→ Work required: In the copy, include no images. Reproduce the entries exactly.

*-*-*

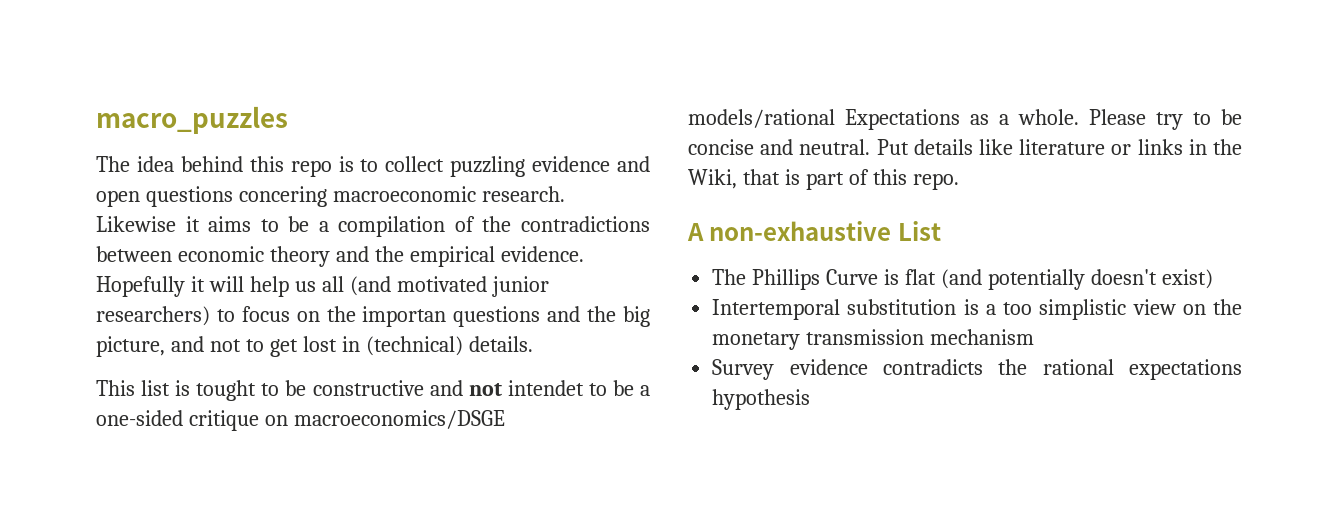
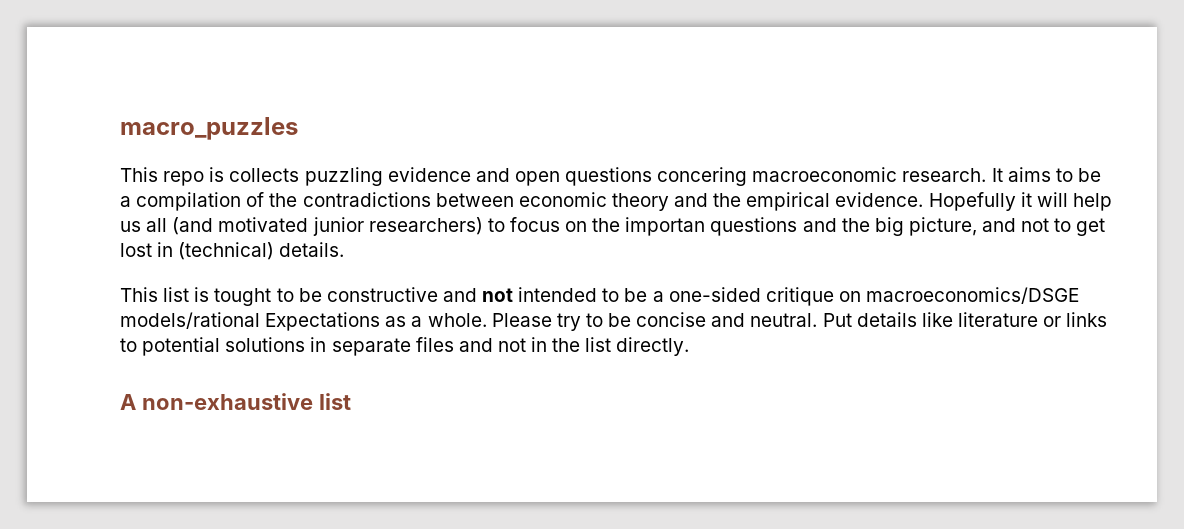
[96,156,445,177] The idea behind this repo is to collect -> [120,167,300,186] This repo is collects
[96,216,200,232] Likewise it -> [991,168,1003,182] It
[507,380,584,396] intendet -> [518,287,598,302] intended
[1188,139,1242,155] [688,169,959,190] [687,221,941,241] [712,269,1213,290] [712,299,1242,320] [712,329,1035,350] [712,359,1242,380] [712,389,811,410] in the Wiki, that is part of this repo. // A non-exhaustive List // The Phillips Curve is flat (and potentially doesn't exist) // Intertemporal substitution is a too simplistic view on the monetary transmission mechanism // Survey evidence contradicts the rational expectations hypothesis -> [120,337,690,356] [120,393,351,410] to potential solutions in separate files and not in the list directly. // A non-exhaustive list

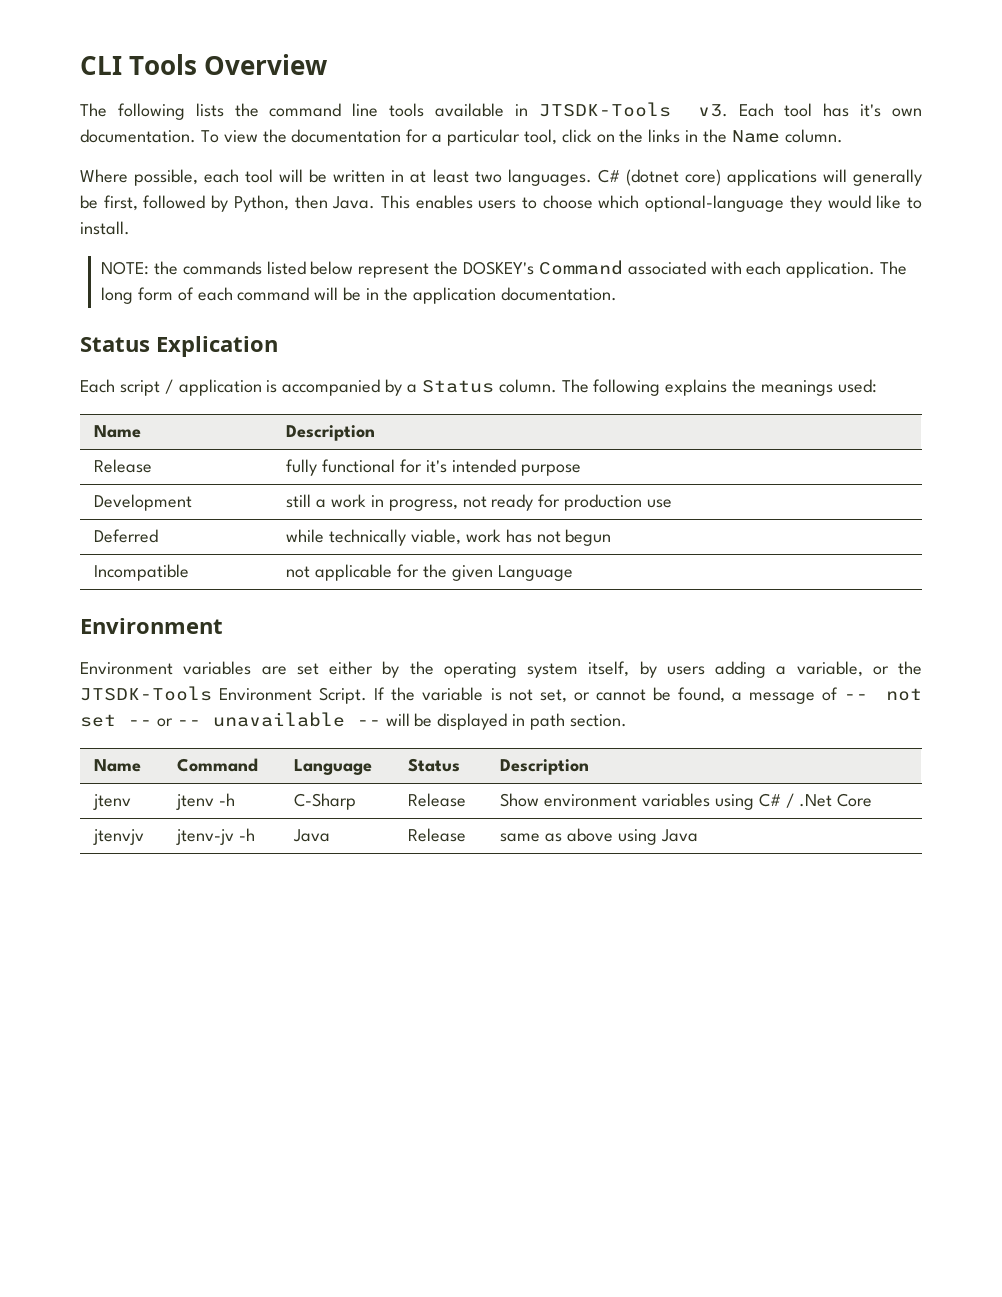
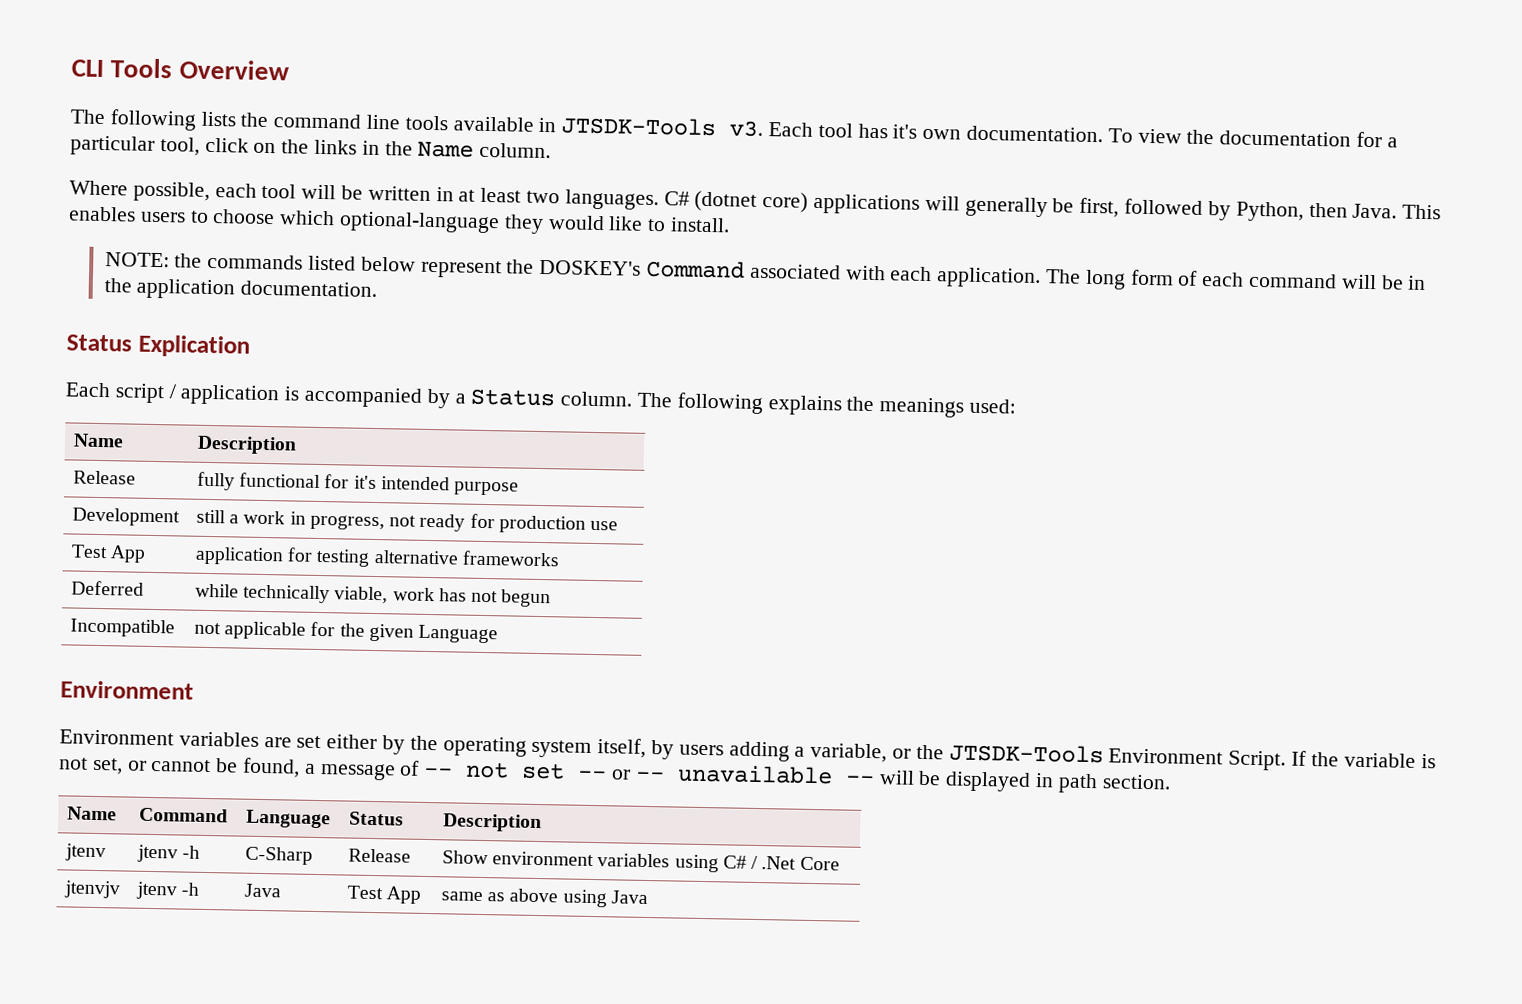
(672, 503) none -> [70,544,147,563] [194,546,560,567] // Test App | application for testing alternative frameworks
[176,829,235,845] jtenv-jv -> [135,881,177,900] jtenv
[408,828,467,842] Release -> [346,885,422,904] Test App

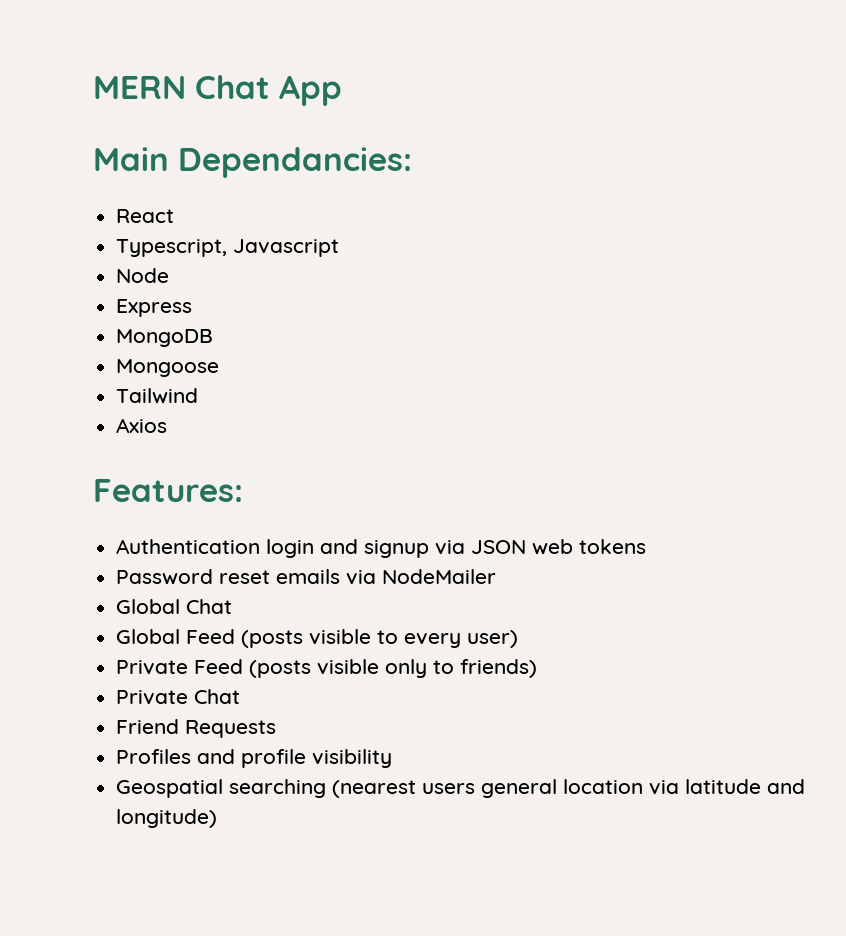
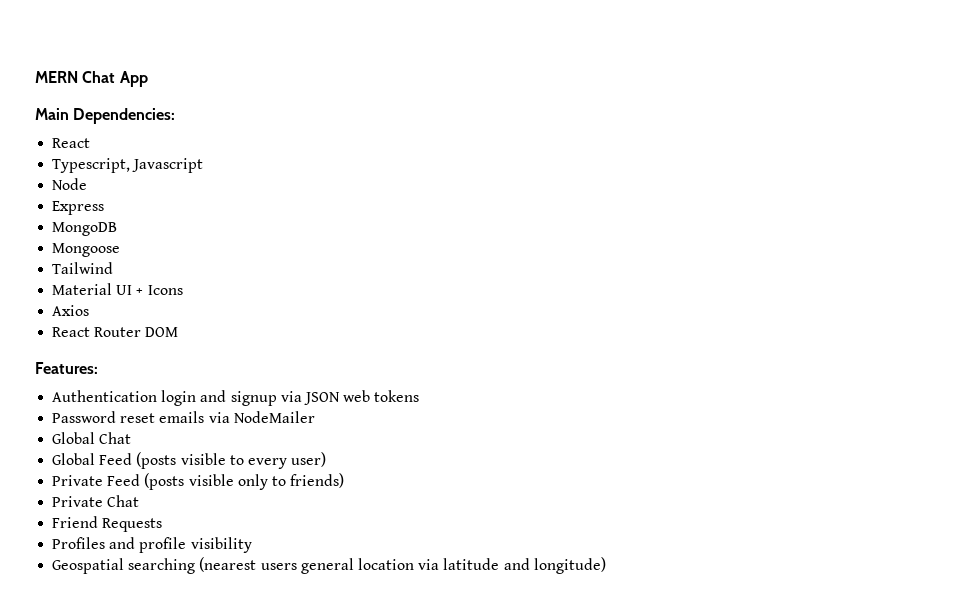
[178,147,412,178] Dependancies: -> [73,108,176,124] Dependencies:
[116,418,168,433] Axios -> [52,283,183,295] [52,305,90,316] [52,327,179,337] Material UI + Icons // Axios // React Router DOM

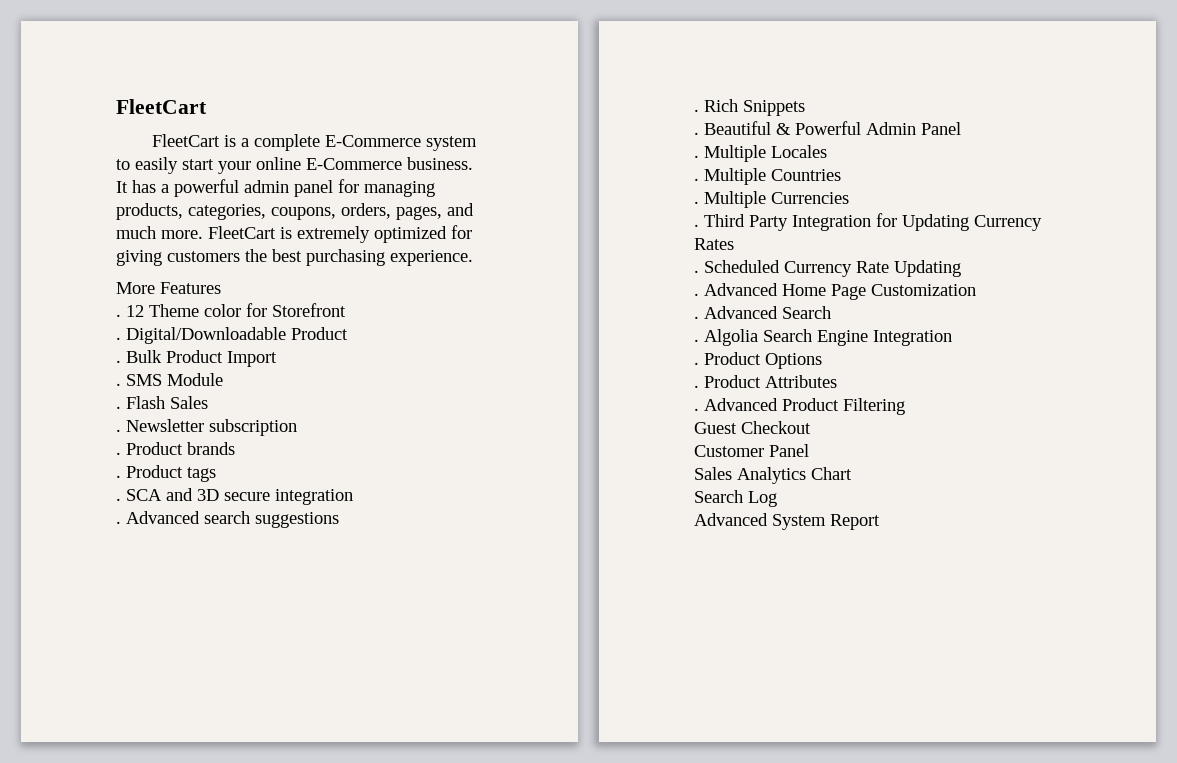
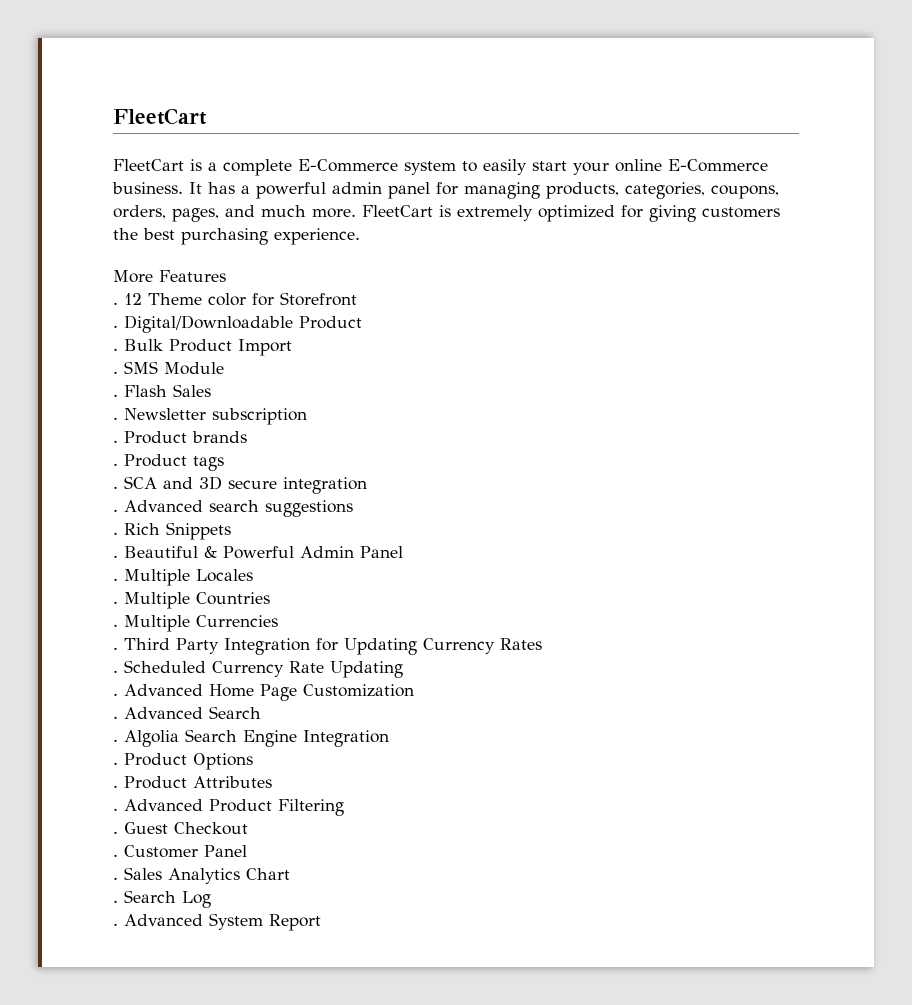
(905, 406) none -> [113,831,118,834] .
(811, 427) none -> [113,854,118,857] .
(809, 450) none -> [113,877,118,880] .
(852, 473) none -> [113,900,118,903] .
(777, 499) none -> [113,923,118,926] .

*-*-*

→ Answer to this task:
[96,156,445,177] The idea behind this repo is to collect -> [120,167,300,186] This repo is collects
[96,216,200,232] Likewise it -> [991,168,1003,182] It
[507,380,584,396] intendet -> [518,287,598,302] intended
[1188,139,1242,155] [688,169,959,190] [687,221,941,241] [712,269,1213,290] [712,299,1242,320] [712,329,1035,350] [712,359,1242,380] [712,389,811,410] in the Wiki, that is part of this repo. // A non-exhaustive List // The Phillips Curve is flat (and potentially doesn't exist) // Intertemporal substitution is a too simplistic view on the monetary transmission mechanism // Survey evidence contradicts the rational expectations hypothesis -> [120,337,690,356] [120,393,351,410] to potential solutions in separate files and not in the list directly. // A non-exhaustive list

(672, 503) none -> [70,544,147,563] [194,546,560,567] // Test App | application for testing alternative frameworks
[176,829,235,845] jtenv-jv -> [135,881,177,900] jtenv
[408,828,467,842] Release -> [346,885,422,904] Test App

[178,147,412,178] Dependancies: -> [73,108,176,124] Dependencies:
[116,418,168,433] Axios -> [52,283,183,295] [52,305,90,316] [52,327,179,337] Material UI + Icons // Axios // React Router DOM

(905, 406) none -> [113,831,118,834] .
(811, 427) none -> [113,854,118,857] .
(809, 450) none -> [113,877,118,880] .
(852, 473) none -> [113,900,118,903] .
(777, 499) none -> [113,923,118,926] .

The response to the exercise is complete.